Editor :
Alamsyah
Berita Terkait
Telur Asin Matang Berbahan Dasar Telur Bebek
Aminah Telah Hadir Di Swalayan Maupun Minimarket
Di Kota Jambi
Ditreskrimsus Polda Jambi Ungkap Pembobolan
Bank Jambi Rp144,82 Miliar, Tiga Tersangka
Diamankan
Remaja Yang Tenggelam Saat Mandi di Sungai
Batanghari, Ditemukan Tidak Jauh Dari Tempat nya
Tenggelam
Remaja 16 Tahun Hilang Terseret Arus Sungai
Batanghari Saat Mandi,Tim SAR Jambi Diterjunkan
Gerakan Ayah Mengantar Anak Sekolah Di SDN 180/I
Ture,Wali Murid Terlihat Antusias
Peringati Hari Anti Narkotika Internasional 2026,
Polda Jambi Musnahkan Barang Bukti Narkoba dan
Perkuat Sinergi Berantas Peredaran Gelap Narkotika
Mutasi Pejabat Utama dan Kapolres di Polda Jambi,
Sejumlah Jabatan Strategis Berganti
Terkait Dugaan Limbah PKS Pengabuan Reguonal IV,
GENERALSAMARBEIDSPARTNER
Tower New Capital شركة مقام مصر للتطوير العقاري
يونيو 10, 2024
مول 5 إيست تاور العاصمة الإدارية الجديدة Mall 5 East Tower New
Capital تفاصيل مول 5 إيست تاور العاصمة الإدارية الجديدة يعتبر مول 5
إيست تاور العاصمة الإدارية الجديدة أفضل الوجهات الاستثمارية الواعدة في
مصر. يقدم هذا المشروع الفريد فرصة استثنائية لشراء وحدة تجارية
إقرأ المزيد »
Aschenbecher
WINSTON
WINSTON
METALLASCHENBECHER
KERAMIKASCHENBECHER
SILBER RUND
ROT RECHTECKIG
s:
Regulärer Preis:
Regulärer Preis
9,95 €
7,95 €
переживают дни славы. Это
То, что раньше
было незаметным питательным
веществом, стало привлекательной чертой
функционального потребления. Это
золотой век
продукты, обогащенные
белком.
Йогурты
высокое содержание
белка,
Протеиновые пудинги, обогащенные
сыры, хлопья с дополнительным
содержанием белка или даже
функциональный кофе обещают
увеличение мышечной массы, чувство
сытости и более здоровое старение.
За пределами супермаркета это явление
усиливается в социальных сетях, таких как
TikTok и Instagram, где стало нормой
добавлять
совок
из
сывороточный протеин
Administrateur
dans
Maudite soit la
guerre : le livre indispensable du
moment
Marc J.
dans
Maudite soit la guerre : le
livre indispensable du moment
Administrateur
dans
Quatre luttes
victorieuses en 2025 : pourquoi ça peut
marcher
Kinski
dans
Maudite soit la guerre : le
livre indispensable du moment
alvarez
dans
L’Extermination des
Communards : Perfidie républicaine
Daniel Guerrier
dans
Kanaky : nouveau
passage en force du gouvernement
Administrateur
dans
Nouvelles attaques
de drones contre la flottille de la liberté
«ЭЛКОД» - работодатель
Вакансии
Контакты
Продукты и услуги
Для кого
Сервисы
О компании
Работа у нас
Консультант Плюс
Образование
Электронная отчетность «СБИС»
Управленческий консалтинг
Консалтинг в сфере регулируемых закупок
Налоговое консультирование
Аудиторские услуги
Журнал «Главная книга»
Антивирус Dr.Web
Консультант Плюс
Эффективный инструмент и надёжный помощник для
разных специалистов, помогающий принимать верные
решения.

= = =

• [DESCRIPTION OF THE TASK]:
Set down the whole listing again, exactly as shown above.

• [SOLUTION]:
Editor :
Alamsyah
Berita Terkait
Telur Asin Matang Berbahan Dasar Telur Bebek
Aminah Telah Hadir Di Swalayan Maupun Minimarket
Di Kota Jambi
Ditreskrimsus Polda Jambi Ungkap Pembobolan
Bank Jambi Rp144,82 Miliar, Tiga Tersangka
Diamankan
Remaja Yang Tenggelam Saat Mandi di Sungai
Batanghari, Ditemukan Tidak Jauh Dari Tempat nya
Tenggelam
Remaja 16 Tahun Hilang Terseret Arus Sungai
Batanghari Saat Mandi,Tim SAR Jambi Diterjunkan
Gerakan Ayah Mengantar Anak Sekolah Di SDN 180/I
Ture,Wali Murid Terlihat Antusias
Peringati Hari Anti Narkotika Internasional 2026,
Polda Jambi Musnahkan Barang Bukti Narkoba dan
Perkuat Sinergi Berantas Peredaran Gelap Narkotika
Mutasi Pejabat Utama dan Kapolres di Polda Jambi,
Sejumlah Jabatan Strategis Berganti
Terkait Dugaan Limbah PKS Pengabuan Reguonal IV,
GENERALSAMARBEIDSPARTNER
Tower New Capital شركة مقام مصر للتطوير العقاري
يونيو 10, 2024
مول 5 إيست تاور العاصمة الإدارية الجديدة Mall 5 East Tower New
Capital تفاصيل مول 5 إيست تاور العاصمة الإدارية الجديدة يعتبر مول 5
إيست تاور العاصمة الإدارية الجديدة أفضل الوجهات الاستثمارية الواعدة في
مصر. يقدم هذا المشروع الفريد فرصة استثنائية لشراء وحدة تجارية
إقرأ المزيد »
Aschenbecher
WINSTON
WINSTON
METALLASCHENBECHER
KERAMIKASCHENBECHER
SILBER RUND
ROT RECHTECKIG
s:
Regulärer Preis:
Regulärer Preis
9,95 €
7,95 €
переживают дни славы. Это
То, что раньше
было незаметным питательным
веществом, стало привлекательной чертой
функционального потребления. Это
золотой век
продукты, обогащенные
белком.
Йогурты
высокое содержание
белка,
Протеиновые пудинги, обогащенные
сыры, хлопья с дополнительным
содержанием белка или даже
функциональный кофе обещают
увеличение мышечной массы, чувство
сытости и более здоровое старение.
За пределами супермаркета это явление
усиливается в социальных сетях, таких как
TikTok и Instagram, где стало нормой
добавлять
совок
из
сывороточный протеин
Administrateur
dans
Maudite soit la
guerre : le livre indispensable du
moment
Marc J.
dans
Maudite soit la guerre : le
livre indispensable du moment
Administrateur
dans
Quatre luttes
victorieuses en 2025 : pourquoi ça peut
marcher
Kinski
dans
Maudite soit la guerre : le
livre indispensable du moment
alvarez
dans
L’Extermination des
Communards : Perfidie républicaine
Daniel Guerrier
dans
Kanaky : nouveau
passage en force du gouvernement
Administrateur
dans
Nouvelles attaques
de drones contre la flottille de la liberté
«ЭЛКОД» - работодатель
Вакансии
Контакты
Продукты и услуги
Для кого
Сервисы
О компании
Работа у нас
Консультант Плюс
Образование
Электронная отчетность «СБИС»
Управленческий консалтинг
Консалтинг в сфере регулируемых закупок
Налоговое консультирование
Аудиторские услуги
Журнал «Главная книга»
Антивирус Dr.Web
Консультант Плюс
Эффективный инструмент и надёжный помощник для
разных специалистов, помогающий принимать верные
решения.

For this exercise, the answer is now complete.